(Instructions to follow) All lines at or after the one containing "X487500Y832300D03*", up to the last line of the material, must be repeated exactly, and no others.

Extracted material section start

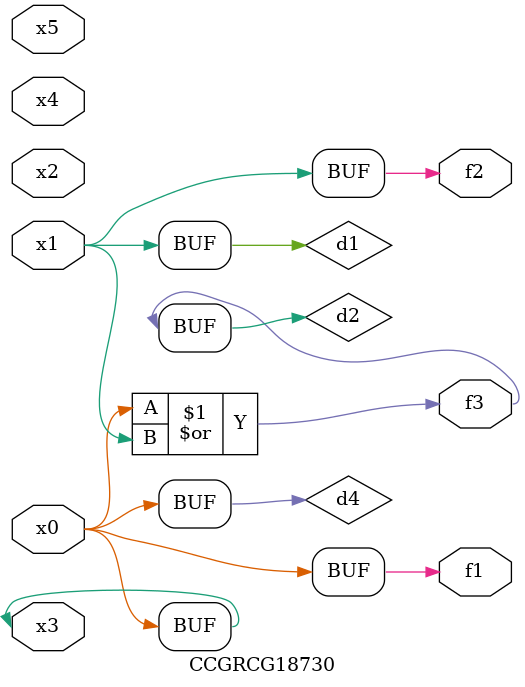
<source format=v>
module CCGRCG18730(
	input x0, x1, x2, x3, x4, x5,
	output f1, f2, f3
);

	wire d1, d2, d3, d4;

	and (d1, x1);
	or (d2, x0, x1);
	nand (d3, x0, x5);
	buf (d4, x0, x3);
	assign f1 = d4;
	assign f2 = d1;
	assign f3 = d2;
endmodule

</source>
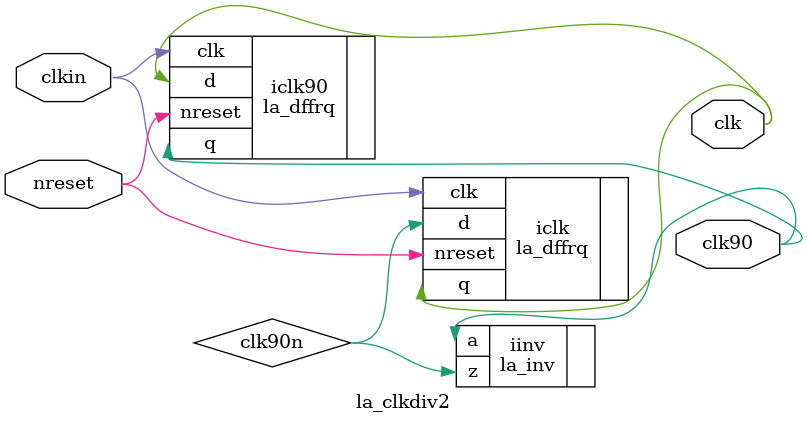
<source format=v>

module la_clkdiv2 #(parameter PROP = "DEFAULT" // cell property
                    )
   (
    input  clkin,  // fast input clock
    input  nreset, // async active low reset
    output clk,    // div2 clock
    output clk90   // div2 clock with 90 degree phase shift
    );

   wire clk90n;


   la_dffrq iclk (.clk(clkin),
                  .nreset(nreset),
                  .d(clk90n),
                  .q(clk));

   la_dffrq iclk90 (.clk(clkin),
                    .nreset(nreset),
                    .d(clk),
                    .q(clk90));

   la_inv iinv (.a(clk90),
                .z(clk90n));


endmodule

</source>
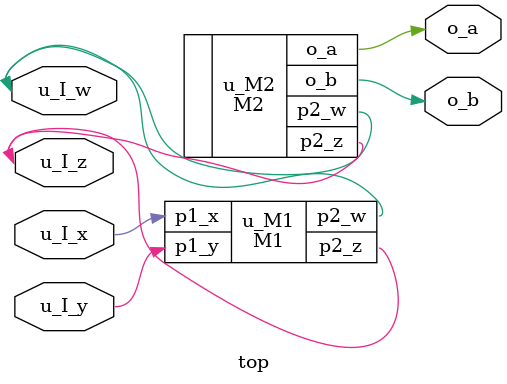
<source format=v>

module M2 ( p2_z, p2_w, o_a, o_b);
// pragma CVASTRPROP MODULE HDLICE HDL_MODULE_ATTRIBUTE "0 vlog atb"
output p2_z;
output p2_w;
output o_a;
output o_b;
Q_ASSIGN U0 ( .B(p2_z), .A(o_a));
Q_ASSIGN U1 ( .B(p2_w), .A(o_b));
endmodule

module M1 ( p1_y, p1_x, p2_z, p2_w);
// pragma CVASTRPROP MODULE HDLICE HDL_MODULE_ATTRIBUTE "0 vlog atb"
input p1_y;
input p1_x;
output p2_z;
output p2_w;
Q_AN02 U0 ( .A0(p1_y), .A1(p1_x), .Z(p2_z));
Q_XOR2 U1 ( .A0(p1_y), .A1(p1_x), .Z(p2_w));
endmodule

module top ( u_I_y, u_I_x, u_I_z, u_I_w, o_a, o_b);
// pragma CVASTRPROP MODULE HDLICE HDL_MODULE_ATTRIBUTE "0 vlog atb"
inout u_I_y;
inout u_I_x;
inout u_I_z;
inout u_I_w;
output o_a;
output o_b;
M1 u_M1 ( .p1_y( u_I_y), .p1_x( u_I_x), .p2_z( u_I_z), .p2_w( u_I_w));
M2 u_M2 ( .p2_z( u_I_z), .p2_w( u_I_w), .o_a( o_a), .o_b( o_b));
`ifdef Q_DISPLAY_BUFFER_USE
`ifdef CBV
`else
Q_DISPLAY_BUFFER Q_DISPLAY_BUFFER ();
`endif
`endif
`ifdef Q_HDL_ROOT_USE
Q_HDL_ROOT Q_HDL_ROOT ();
`endif
endmodule

</source>
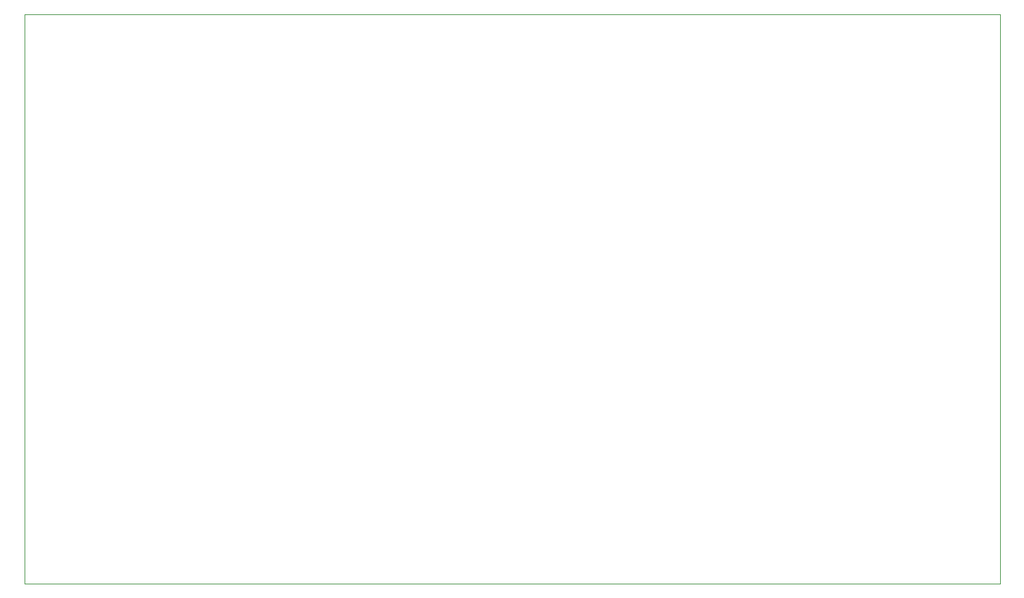
<source format=gbr>
%TF.GenerationSoftware,KiCad,Pcbnew,8.0.1*%
%TF.CreationDate,2024-11-04T21:37:07-08:00*%
%TF.ProjectId,kasm_pcb_rev2,6b61736d-5f70-4636-925f-726576322e6b,rev?*%
%TF.SameCoordinates,Original*%
%TF.FileFunction,Profile,NP*%
%FSLAX46Y46*%
G04 Gerber Fmt 4.6, Leading zero omitted, Abs format (unit mm)*
G04 Created by KiCad (PCBNEW 8.0.1) date 2024-11-04 21:37:07*
%MOMM*%
%LPD*%
G01*
G04 APERTURE LIST*
%TA.AperFunction,Profile*%
%ADD10C,0.050000*%
%TD*%
G04 APERTURE END LIST*
D10*
X77851000Y-54584600D02*
X198805800Y-54584600D01*
X198805800Y-125196600D01*
X77851000Y-125196600D01*
X77851000Y-54584600D01*
M02*

</source>
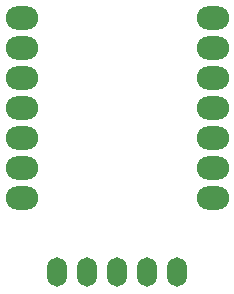
<source format=gbr>
%TF.GenerationSoftware,KiCad,Pcbnew,7.0.9*%
%TF.CreationDate,2023-12-16T17:23:44+09:00*%
%TF.ProjectId,LineIntegratedBoard,4c696e65-496e-4746-9567-726174656442,rev?*%
%TF.SameCoordinates,Original*%
%TF.FileFunction,Paste,Top*%
%TF.FilePolarity,Positive*%
%FSLAX46Y46*%
G04 Gerber Fmt 4.6, Leading zero omitted, Abs format (unit mm)*
G04 Created by KiCad (PCBNEW 7.0.9) date 2023-12-16 17:23:44*
%MOMM*%
%LPD*%
G01*
G04 APERTURE LIST*
%ADD10O,1.700000X2.500000*%
%ADD11O,2.748280X1.998980*%
G04 APERTURE END LIST*
D10*
%TO.C,J4*%
X157480000Y-100965000D03*
X154940000Y-100965000D03*
X152400000Y-100965000D03*
X149860000Y-100965000D03*
X147320000Y-100965000D03*
%TD*%
D11*
%TO.C,U2*%
X160479677Y-79477167D03*
X160479677Y-82017167D03*
X160479677Y-84557167D03*
X160479677Y-87097167D03*
X160479677Y-89637167D03*
X160479677Y-92177167D03*
X160479677Y-94717167D03*
X144315117Y-94717167D03*
X144315117Y-92177167D03*
X144315117Y-89637167D03*
X144315117Y-87097167D03*
X144315117Y-84557167D03*
X144315117Y-82017167D03*
X144315117Y-79477167D03*
%TD*%
M02*

</source>
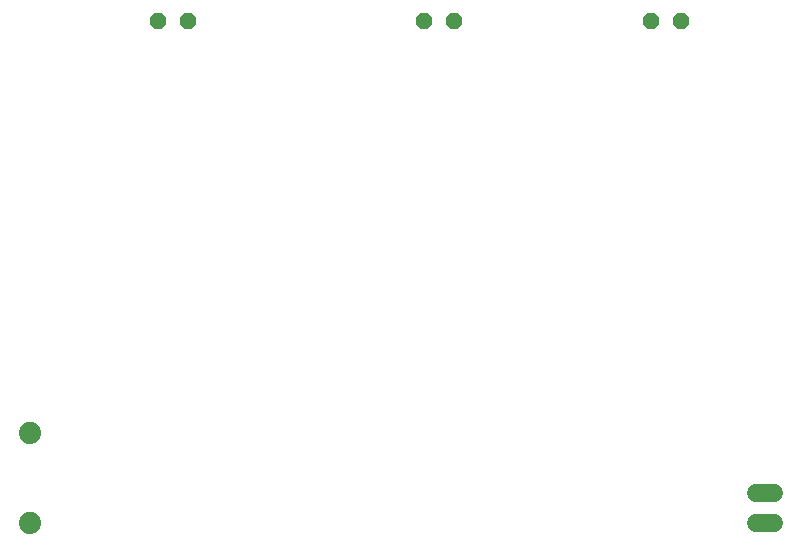
<source format=gbr>
G04 EAGLE Gerber RS-274X export*
G75*
%MOMM*%
%FSLAX34Y34*%
%LPD*%
%INBottom Copper*%
%IPPOS*%
%AMOC8*
5,1,8,0,0,1.08239X$1,22.5*%
G01*
%ADD10C,1.524000*%
%ADD11P,1.429621X8X22.500000*%
%ADD12C,1.879600*%


D10*
X703580Y1092200D02*
X718820Y1092200D01*
X718820Y1066800D02*
X703580Y1066800D01*
D11*
X197100Y1491400D03*
X222500Y1491400D03*
X422400Y1491400D03*
X447800Y1491400D03*
X614300Y1491400D03*
X639700Y1491400D03*
D12*
X88900Y1143000D03*
X88900Y1066800D03*
M02*

</source>
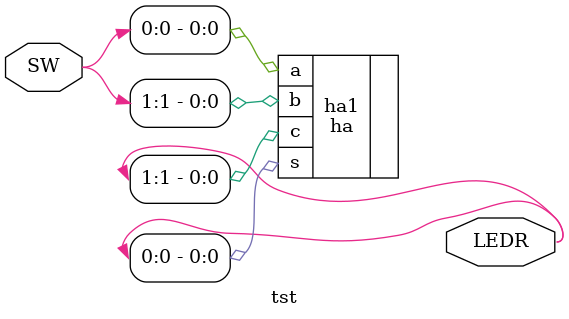
<source format=v>
module tst
	(
		input wire[1:0] SW,
		output wire[1:0] LEDR
	);
	
	ha ha1 (.a(SW[0]), .b(SW[1]), .s(LEDR[0]), .c(LEDR[1]));
	
endmodule
</source>
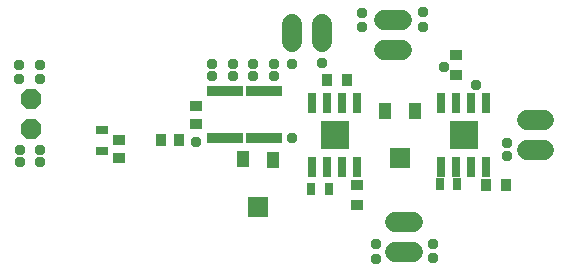
<source format=gbr>
G04 EAGLE Gerber RS-274X export*
G75*
%MOMM*%
%FSLAX34Y34*%
%LPD*%
%INSoldermask Top*%
%IPPOS*%
%AMOC8*
5,1,8,0,0,1.08239X$1,22.5*%
G01*
%ADD10R,1.016000X0.965200*%
%ADD11R,0.965200X1.016000*%
%ADD12R,0.703200X1.016000*%
%ADD13R,0.762000X1.663700*%
%ADD14R,2.489200X2.489200*%
%ADD15P,1.852186X8X202.500000*%
%ADD16R,0.990600X1.397000*%
%ADD17R,1.778000X1.727200*%
%ADD18R,1.092200X0.762000*%
%ADD19R,1.003200X0.858800*%
%ADD20R,0.858800X1.003200*%
%ADD21C,1.711200*%
%ADD22R,3.048000X0.965200*%
%ADD23C,0.959600*%


D10*
X278000Y784253D03*
X278000Y799747D03*
D11*
X247853Y770700D03*
X263347Y770700D03*
D10*
X212100Y755453D03*
X212100Y770947D03*
D12*
X390100Y729500D03*
X375100Y729500D03*
X499000Y733500D03*
X484000Y733500D03*
D13*
X376150Y747759D03*
X388850Y747759D03*
X401550Y747759D03*
X414250Y747759D03*
X414250Y802242D03*
X401550Y802242D03*
X388850Y802242D03*
X376150Y802242D03*
D14*
X395200Y775000D03*
D13*
X485250Y747759D03*
X497950Y747759D03*
X510650Y747759D03*
X523350Y747759D03*
X523350Y802242D03*
X510650Y802242D03*
X497950Y802242D03*
X485250Y802242D03*
D14*
X504300Y775000D03*
D15*
X137700Y805000D03*
X137700Y779600D03*
D16*
X462700Y794812D03*
D17*
X450000Y755188D03*
D16*
X437300Y795320D03*
X342700Y753812D03*
D17*
X330000Y714188D03*
D16*
X317300Y754320D03*
D18*
X198000Y779471D03*
X198000Y760929D03*
D19*
X414000Y732278D03*
X414000Y715722D03*
D20*
X388822Y821500D03*
X405378Y821500D03*
D19*
X498000Y825722D03*
X498000Y842278D03*
D20*
X523322Y732400D03*
X539878Y732400D03*
D21*
X452140Y846900D02*
X437060Y846900D01*
X437060Y872300D02*
X452140Y872300D01*
X446460Y701000D02*
X461540Y701000D01*
X461540Y675600D02*
X446460Y675600D01*
X359300Y853460D02*
X359300Y868540D01*
X384700Y868540D02*
X384700Y853460D01*
X557660Y787900D02*
X572740Y787900D01*
X572740Y762500D02*
X557660Y762500D01*
D22*
X302000Y811812D03*
X302000Y772188D03*
X335000Y811812D03*
X335000Y772188D03*
D23*
X146000Y822000D03*
X128000Y822000D03*
X128000Y834000D03*
X146000Y834000D03*
X344000Y825000D03*
X326000Y825000D03*
X309000Y825000D03*
X291000Y825000D03*
X291000Y835000D03*
X309000Y835000D03*
X326000Y835000D03*
X344000Y835000D03*
X359000Y835000D03*
X129000Y762000D03*
X146000Y762000D03*
X129000Y752000D03*
X146000Y752000D03*
X359000Y772000D03*
X278000Y769000D03*
X541000Y768000D03*
X541000Y757000D03*
X478000Y683000D03*
X478000Y671000D03*
X430000Y683000D03*
X430000Y670000D03*
X418000Y878000D03*
X418000Y866000D03*
X470000Y879000D03*
X470000Y866000D03*
X384000Y836000D03*
X487500Y832300D03*
X515000Y817000D03*
M02*

</source>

Extracted material section end

(Reply)
X487500Y832300D03*
X515000Y817000D03*
M02*

</source>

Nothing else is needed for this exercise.